▸ **WHAT IS REQUIRED**
Could the entries below be reproduced exactly, with the images removed?

▸ **DATA SECTION**
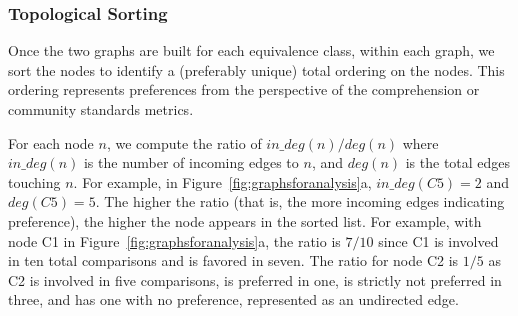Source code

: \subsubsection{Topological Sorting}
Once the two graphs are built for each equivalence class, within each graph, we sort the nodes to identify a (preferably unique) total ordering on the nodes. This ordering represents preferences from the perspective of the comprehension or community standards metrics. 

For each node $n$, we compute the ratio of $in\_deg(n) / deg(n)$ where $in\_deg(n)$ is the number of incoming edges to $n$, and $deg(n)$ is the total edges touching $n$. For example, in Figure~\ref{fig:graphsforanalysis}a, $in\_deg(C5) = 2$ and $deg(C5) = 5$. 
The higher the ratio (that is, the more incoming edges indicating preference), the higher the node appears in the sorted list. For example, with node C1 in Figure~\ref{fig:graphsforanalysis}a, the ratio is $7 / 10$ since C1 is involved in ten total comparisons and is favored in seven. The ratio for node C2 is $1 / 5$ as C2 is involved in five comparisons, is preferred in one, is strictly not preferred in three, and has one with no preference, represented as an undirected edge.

▸ **ANSWER FOR THE TASK**
Source code

: \subsubsection{Topological Sorting}
Once the two graphs are built for each equivalence class, within each graph, we sort the nodes to identify a (preferably unique) total ordering on the nodes. This ordering represents preferences from the perspective of the comprehension or community standards metrics. 

For each node $n$, we compute the ratio of $in\_deg(n) / deg(n)$ where $in\_deg(n)$ is the number of incoming edges to $n$, and $deg(n)$ is the total edges touching $n$. For example, in Figure~\ref{fig:graphsforanalysis}a, $in\_deg(C5) = 2$ and $deg(C5) = 5$. 
The higher the ratio (that is, the more incoming edges indicating preference), the higher the node appears in the sorted list. For example, with node C1 in Figure~\ref{fig:graphsforanalysis}a, the ratio is $7 / 10$ since C1 is involved in ten total comparisons and is favored in seven. The ratio for node C2 is $1 / 5$ as C2 is involved in five comparisons, is preferred in one, is strictly not preferred in three, and has one with no preference, represented as an undirected edge.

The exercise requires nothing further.